## EXTRAIT
S’il n’est pas encore complètement mûr, le marché de l’art au Maroc n’en est pas non plus à ses premiers balbutiements. Les professionnels le jugent à 600 millions de dirhams, mais estiment tous que son potentiel est «énorme» et qu’il reste «beaucoup à faire». Et pour cause, le Maroc a vu se succéder des générations d’artistes de renom, dont les tableaux sont aujourd’hui estimés à des prix exorbitants. Dès lors, le patrimoine artistique national, qui devient de plus en plus convoité et prisé, prend l’allure d’une véritable manne financière.

## CONSIGNE
Dites si chaque affirmation concorde avec l’extrait sur le marché de l’art au Maroc, en répondant par oui ou par non et en citant les mots du texte qui tranchent. 1. Les professionnels évaluent ce marché à 600 millions de dirhams. 2. Le marché de l’art au Maroc est déjà complètement mûr. 3. Le patrimoine artistique national est de moins en moins convoité.

(Entrées de données)

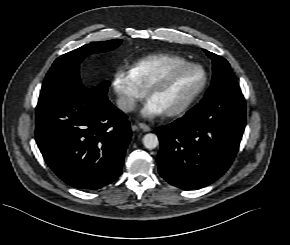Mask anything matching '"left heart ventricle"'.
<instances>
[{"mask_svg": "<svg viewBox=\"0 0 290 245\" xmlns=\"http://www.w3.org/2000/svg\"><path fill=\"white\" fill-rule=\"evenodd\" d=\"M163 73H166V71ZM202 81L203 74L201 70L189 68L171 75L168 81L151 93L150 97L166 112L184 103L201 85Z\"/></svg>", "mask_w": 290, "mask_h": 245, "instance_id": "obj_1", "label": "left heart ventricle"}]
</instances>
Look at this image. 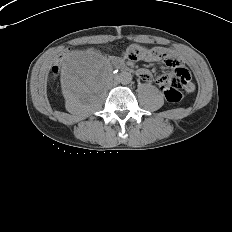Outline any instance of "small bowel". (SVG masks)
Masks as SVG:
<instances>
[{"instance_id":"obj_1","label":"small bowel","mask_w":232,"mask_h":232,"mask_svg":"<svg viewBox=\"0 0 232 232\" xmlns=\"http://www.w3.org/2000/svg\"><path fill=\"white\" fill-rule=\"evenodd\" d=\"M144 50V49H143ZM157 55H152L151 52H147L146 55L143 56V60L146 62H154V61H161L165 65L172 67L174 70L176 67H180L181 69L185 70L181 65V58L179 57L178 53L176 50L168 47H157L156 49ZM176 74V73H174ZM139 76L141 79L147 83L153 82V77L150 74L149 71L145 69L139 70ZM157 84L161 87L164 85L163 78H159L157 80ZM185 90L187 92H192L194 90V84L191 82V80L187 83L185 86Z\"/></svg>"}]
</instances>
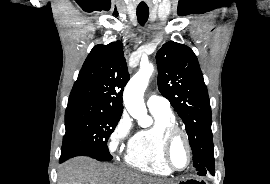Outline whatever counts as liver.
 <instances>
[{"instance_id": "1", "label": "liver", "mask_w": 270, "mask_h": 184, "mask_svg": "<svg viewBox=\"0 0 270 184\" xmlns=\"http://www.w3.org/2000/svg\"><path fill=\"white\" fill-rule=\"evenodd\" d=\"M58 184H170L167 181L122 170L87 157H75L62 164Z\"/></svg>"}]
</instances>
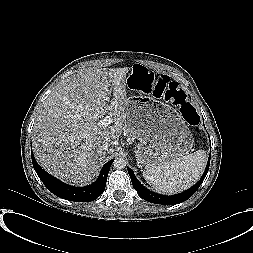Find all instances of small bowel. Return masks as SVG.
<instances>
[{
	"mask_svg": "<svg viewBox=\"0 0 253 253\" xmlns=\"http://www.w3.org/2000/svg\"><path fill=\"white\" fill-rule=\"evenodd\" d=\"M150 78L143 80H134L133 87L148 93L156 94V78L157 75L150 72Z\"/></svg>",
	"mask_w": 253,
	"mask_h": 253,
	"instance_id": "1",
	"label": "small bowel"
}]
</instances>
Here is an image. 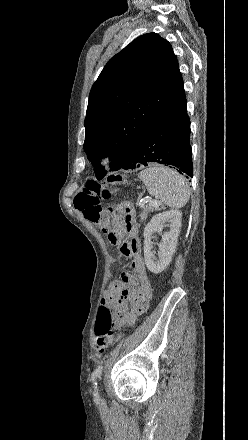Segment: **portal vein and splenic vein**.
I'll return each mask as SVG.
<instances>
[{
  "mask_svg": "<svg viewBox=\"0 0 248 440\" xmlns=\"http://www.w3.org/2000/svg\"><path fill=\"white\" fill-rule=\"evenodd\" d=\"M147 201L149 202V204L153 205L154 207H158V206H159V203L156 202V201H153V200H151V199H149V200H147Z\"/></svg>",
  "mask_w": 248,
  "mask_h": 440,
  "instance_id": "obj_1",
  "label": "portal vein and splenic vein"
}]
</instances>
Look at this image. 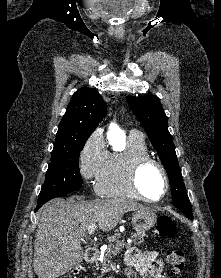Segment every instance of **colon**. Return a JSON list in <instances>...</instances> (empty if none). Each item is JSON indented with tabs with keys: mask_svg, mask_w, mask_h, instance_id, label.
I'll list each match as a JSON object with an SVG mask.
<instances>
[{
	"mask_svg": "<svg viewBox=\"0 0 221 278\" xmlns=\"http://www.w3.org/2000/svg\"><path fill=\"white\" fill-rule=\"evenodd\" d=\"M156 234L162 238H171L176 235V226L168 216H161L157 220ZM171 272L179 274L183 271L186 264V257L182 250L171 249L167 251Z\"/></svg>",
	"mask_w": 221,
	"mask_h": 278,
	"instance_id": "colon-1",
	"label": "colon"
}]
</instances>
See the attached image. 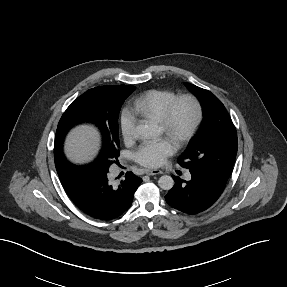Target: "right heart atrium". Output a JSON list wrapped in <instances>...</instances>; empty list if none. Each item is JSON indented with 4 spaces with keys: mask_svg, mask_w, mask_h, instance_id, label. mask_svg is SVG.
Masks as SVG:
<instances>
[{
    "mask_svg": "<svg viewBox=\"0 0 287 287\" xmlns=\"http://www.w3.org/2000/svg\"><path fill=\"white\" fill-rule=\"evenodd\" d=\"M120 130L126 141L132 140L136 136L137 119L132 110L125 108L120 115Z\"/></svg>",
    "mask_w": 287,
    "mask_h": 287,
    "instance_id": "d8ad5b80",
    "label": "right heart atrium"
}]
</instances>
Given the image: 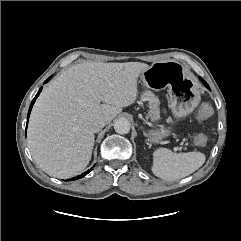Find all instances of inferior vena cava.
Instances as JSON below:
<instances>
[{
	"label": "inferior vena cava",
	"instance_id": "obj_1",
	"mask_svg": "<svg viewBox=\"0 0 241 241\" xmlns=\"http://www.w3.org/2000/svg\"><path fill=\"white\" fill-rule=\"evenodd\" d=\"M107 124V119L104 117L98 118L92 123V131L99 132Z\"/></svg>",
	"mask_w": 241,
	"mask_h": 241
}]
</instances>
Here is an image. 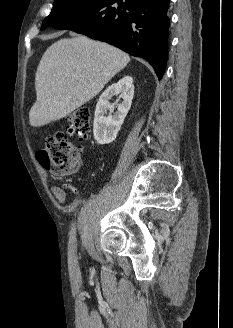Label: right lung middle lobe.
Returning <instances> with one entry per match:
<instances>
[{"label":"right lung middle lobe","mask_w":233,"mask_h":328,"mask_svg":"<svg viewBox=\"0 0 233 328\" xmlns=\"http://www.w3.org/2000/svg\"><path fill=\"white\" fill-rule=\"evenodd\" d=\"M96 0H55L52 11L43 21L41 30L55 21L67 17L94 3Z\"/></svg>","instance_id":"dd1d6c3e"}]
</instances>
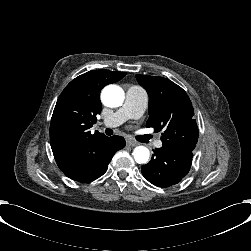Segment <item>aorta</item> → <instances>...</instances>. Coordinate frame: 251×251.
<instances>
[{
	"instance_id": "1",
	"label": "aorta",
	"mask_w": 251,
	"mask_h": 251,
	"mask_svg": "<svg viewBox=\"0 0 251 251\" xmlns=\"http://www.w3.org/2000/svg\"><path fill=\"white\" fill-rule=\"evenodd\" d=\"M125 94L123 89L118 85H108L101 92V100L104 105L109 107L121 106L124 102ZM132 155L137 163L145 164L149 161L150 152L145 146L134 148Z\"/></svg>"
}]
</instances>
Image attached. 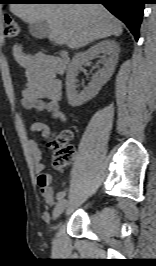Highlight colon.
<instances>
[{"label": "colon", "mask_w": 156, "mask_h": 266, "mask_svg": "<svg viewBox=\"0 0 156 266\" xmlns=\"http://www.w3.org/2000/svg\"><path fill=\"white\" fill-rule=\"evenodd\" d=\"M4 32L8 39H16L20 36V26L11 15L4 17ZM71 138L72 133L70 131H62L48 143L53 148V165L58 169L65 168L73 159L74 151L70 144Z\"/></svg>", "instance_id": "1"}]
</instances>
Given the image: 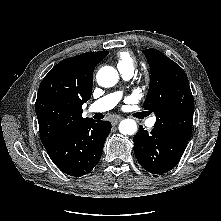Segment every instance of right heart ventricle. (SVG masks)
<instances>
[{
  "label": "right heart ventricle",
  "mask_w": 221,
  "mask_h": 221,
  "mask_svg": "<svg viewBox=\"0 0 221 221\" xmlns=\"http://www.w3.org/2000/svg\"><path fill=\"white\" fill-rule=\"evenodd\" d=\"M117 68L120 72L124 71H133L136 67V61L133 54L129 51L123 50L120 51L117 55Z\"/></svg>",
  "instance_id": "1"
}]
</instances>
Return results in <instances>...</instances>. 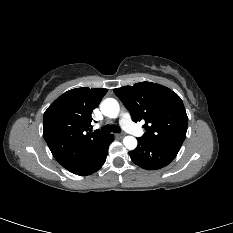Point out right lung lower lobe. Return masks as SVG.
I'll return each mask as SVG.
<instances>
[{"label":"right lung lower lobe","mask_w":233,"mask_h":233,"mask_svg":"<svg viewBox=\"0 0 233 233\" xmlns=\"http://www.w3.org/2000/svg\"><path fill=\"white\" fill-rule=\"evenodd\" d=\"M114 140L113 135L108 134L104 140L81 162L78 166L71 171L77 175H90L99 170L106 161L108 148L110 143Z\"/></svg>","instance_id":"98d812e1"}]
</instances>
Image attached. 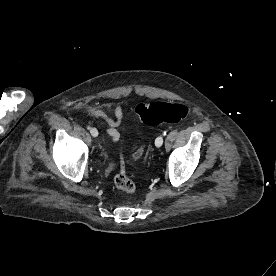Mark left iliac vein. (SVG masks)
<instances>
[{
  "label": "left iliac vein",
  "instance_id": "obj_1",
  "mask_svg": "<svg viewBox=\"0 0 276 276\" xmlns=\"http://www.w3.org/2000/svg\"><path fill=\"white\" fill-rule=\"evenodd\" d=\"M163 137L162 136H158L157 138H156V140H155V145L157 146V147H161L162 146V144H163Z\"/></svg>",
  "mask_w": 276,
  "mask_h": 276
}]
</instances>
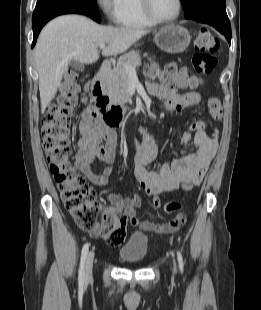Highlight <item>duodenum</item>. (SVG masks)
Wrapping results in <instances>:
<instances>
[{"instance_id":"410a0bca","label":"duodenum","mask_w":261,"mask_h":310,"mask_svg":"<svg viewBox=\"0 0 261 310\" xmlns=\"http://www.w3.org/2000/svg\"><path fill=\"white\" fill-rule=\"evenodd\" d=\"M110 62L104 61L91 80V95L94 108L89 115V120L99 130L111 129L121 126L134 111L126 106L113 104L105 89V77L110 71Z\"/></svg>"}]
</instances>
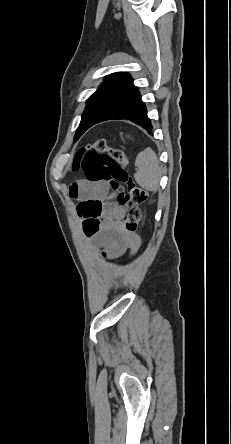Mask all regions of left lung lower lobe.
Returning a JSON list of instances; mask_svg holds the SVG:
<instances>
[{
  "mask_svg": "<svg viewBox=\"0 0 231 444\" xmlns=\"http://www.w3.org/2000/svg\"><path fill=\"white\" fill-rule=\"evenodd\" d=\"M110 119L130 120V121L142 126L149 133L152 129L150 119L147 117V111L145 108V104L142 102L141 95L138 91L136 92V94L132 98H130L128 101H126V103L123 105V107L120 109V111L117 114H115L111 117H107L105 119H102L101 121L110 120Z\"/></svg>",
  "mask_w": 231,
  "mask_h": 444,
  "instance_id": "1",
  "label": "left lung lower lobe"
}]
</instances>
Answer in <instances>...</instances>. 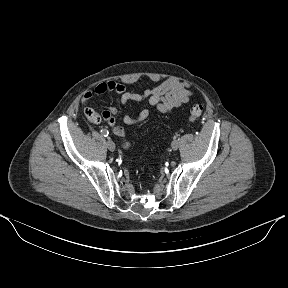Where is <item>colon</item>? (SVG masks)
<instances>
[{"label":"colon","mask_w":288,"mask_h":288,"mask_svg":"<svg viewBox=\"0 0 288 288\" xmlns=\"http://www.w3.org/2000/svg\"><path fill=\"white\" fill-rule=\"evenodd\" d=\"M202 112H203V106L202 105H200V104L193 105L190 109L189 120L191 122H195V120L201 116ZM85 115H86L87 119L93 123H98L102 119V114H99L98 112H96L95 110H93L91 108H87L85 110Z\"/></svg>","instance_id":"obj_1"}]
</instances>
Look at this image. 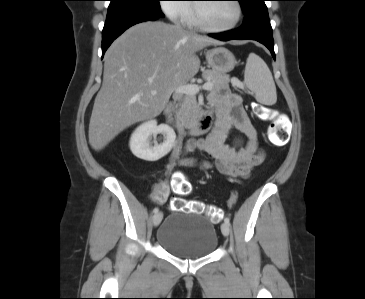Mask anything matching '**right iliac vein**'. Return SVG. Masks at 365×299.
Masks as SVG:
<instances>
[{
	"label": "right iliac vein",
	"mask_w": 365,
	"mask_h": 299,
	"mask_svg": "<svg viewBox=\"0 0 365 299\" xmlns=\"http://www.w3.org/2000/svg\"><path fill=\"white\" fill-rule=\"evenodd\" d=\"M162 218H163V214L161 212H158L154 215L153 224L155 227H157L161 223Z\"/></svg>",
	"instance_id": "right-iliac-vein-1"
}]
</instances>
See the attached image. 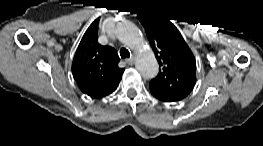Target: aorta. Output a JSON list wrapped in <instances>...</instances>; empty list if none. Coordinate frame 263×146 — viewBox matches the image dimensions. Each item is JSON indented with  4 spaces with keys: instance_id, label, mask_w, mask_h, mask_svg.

## CORRIGÉ
1. Oui : « Les professionnels le jugent à 600 millions de dirhams ».
2. Non : « S’il n’est pas encore complètement mûr ».
3. Non : « qui devient de plus en plus convoité et prisé ».